Leon Frissen (45) is voorzitter van de vereniging en enthousiast badmintonspeler ondanks of dankzij zijn handicap. De club bestaat dit jaar twintig jaar.
Welke zijn jouw taken binnen de club?
Leon: “Buiten dat ik voorzitter ben, ben ik ook actief met badminton bezig. Iedere maandagavond ben ik te vinden in de Jo Gerrishal. We hebben 42 leden. Ze zijn er niet allemaal op de maandagavond. Misschien een gelukje voor degenen die er wel zijn omdat we maar zes velden ter beschikking hebben. Nu hoeft niemand lang te wachten op zijn beurt. Er worden meestal dubbels gespeeld. Dus 24 leden kunnen tegelijk spelen.”
Is badminton aan leeftijd gebonden?
“Normaal gesproken niet, maar daar wij geen jeugd hebben en alleen senioren kun je vanaf een jaar of 17 beginnen. We zeggen wel eens van 17 tot 77 kan bij ons terecht. Al heb ik dat nog niet meegemaakt. Bij ons zijn de meeste leden tussen dertig en vijftig jaar. Nieuwe leden zijn uiteraard welkom. Ze kunnen eens komen kijken op maandagavond en een of twee keer meespelen. Dan weten ze of het spel en de sfeer hun aanspreekt.”

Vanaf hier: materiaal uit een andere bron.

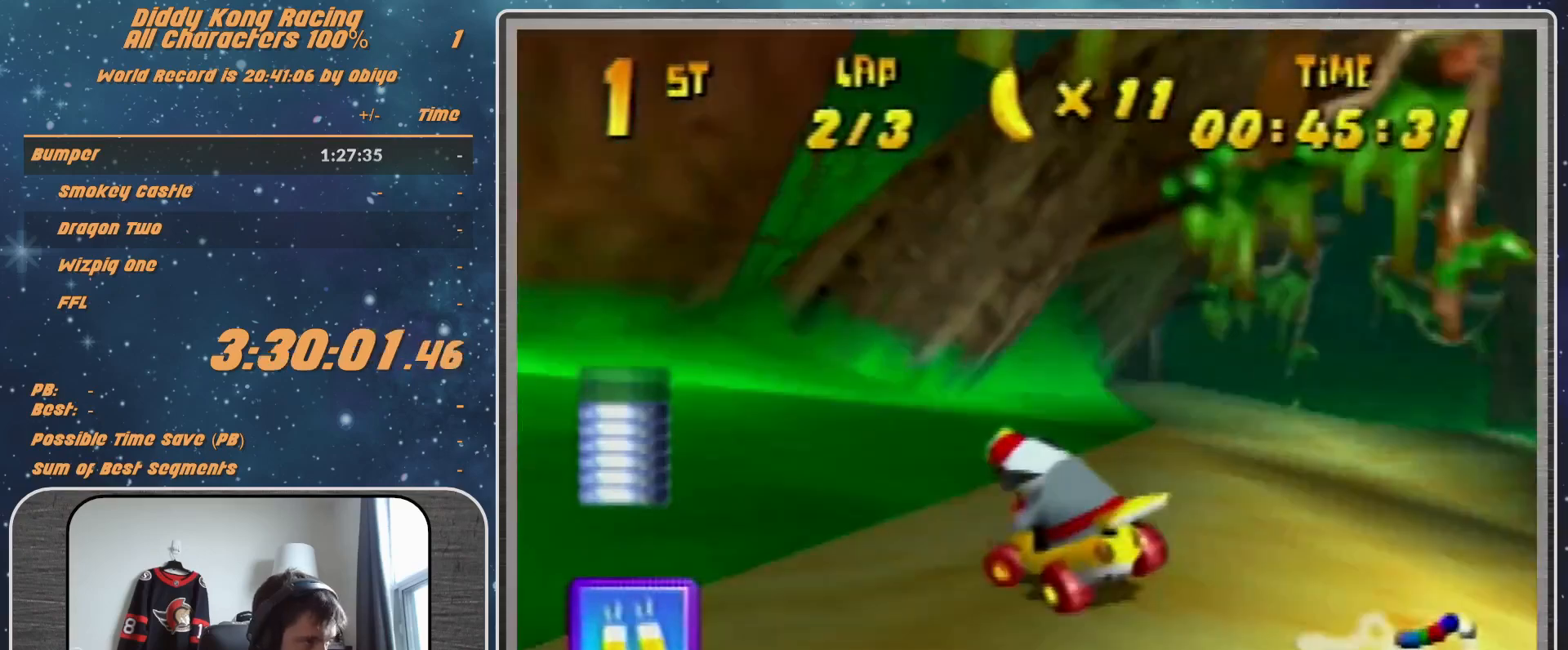
{"buttons": ["A", "R1"], "left_stick": "up-left", "events": [[33, "A", "down"], [67, "left_stick", "up-right"], [100, "A", "up"], [233, "A", "down"], [267, "A", "up"], [400, "A", "down"], [433, "A", "up"], [500, "A", "down"], [500, "left_stick", "up-left"]]}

Op welk niveau spelen jullie?
“Op elk niveau. Van huis, tuin en keukenbadminton tot hoog recreatief niveau. We spelen dus geen competitie. Wat heet...ook als je tegen je eigen clubleden speelt, wil je toch winnen. We spelen wel enkele kleine toernooien per jaar. Bijvoorbeeld in Vlodrop, Linne, Maasbracht. Op 18 mei hebben we ons eigen badmintontoernooi. Dat doen we nu sinds vier jaar. We hebben er echt voor gekozen om gewoon voor de lol te spelen, zonder verplichtingen.”
Waarom heb je zelf ooit gekozen voor badminton?
“Ik ben eigenlijk altijd een handballer geweest. Heel intensief. In 1990 heb ik een frontale botsing gehad met het gevolg dat in mijn nekwervel zenuwen naar mijn rechterarm beschadigd zijn. Mijn rechter arm ‘doet’ het niet meer. Na vele onderzoeken en operaties is dit het resultaat. Ik kan dus niet meer handballen. Daar heb je echt twee handen voor nodig. Ik wilde toch sport blijven bedrijven en toen ben ik in 1996 bij BC Donderslag uitgekomen.”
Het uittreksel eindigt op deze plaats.